I'm currently waiting for my ADSL to be setup and so I've borrowed my mum's "three" 3G mobile broadband USB dongle.

The device is a "ZTE MF622" and getting this working in Linux apparently used to be a bit of a nightmare. However, with Debian Lenny and 2.6.26-1-amd64 it is trivial: you plug it in, it appears as a USB mass storage device; wait a little bit and it disappears and comes back as some USB serial devices.

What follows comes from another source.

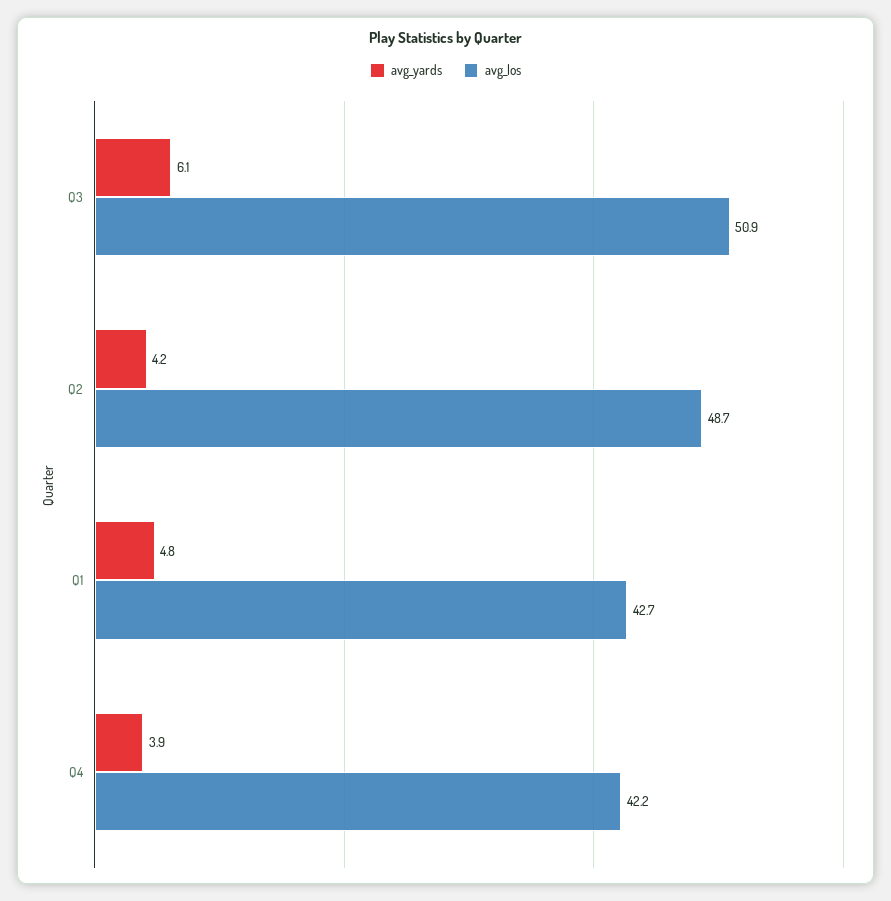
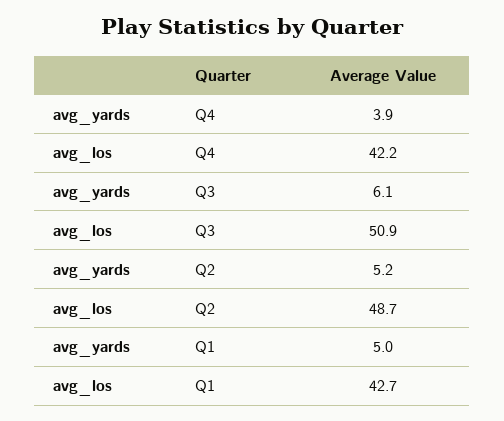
avg_yards, Q2: 4.2 -> 5.2
avg_yards, Q1: 4.8 -> 5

You can then chat to /dev/ttyUSB0 (or whatever the first ttyUSB device belonging to the dongle is).

There's a working wvdial configuration at http://ubuntuforums.org/archive/index.php/t-665332.html, reproduced here for convenience:

[Dialer Defaults]
Init2 = ATZ
Init3 = ATQ0 V1 E1 S0=0 &C1 &D2 +FCLASS=0
Stupid Mode = 1
Modem Type = Analog Modem
ISDN = 0
Phone = *99#
Modem = /dev/ttyUSB0
Username = user
Dial Command = ATDT
Password = pass
Baud = 460800

IF you don't want to use wvdial there are bare ppp scripts at http://hillj.co.uk/2008/01/31/how-to-get-online-with-three-mobile-uk-and-linux-ubuntu/, although I haven't tested these.

Whilst researching this I stumbled across several examples of more extreme ways of getting the initial switchover to work, including http://blog.ufsoft.org/zte-mf622-usb-modem-under-linux#extended which includes a udev snippet that forcefully calls rmmod and modprobe. This will totally fail if you are using usb-storage or usb-serial for anything else, which is probably not the case for the majority of people trying to get this to work at the time they are trying, but there are several examples out there of people complaining that their USB has failed since trying these instructions.

We are often accused of having a problem of missing documentation in the free software world. I'm wondering if this is one example of where we have bad, damaging documentation. How can we deal with that?

Incidentally, for those whose devices won't automatically switch over to the serial device, there's a program usb-modeswitch (currently in sid) that can do the job for you. There are apparently hacks in the usb-storage Linux kernel module that special-case the switchover for some Huawei devices. I couldn't find anything in there for the ZTE device.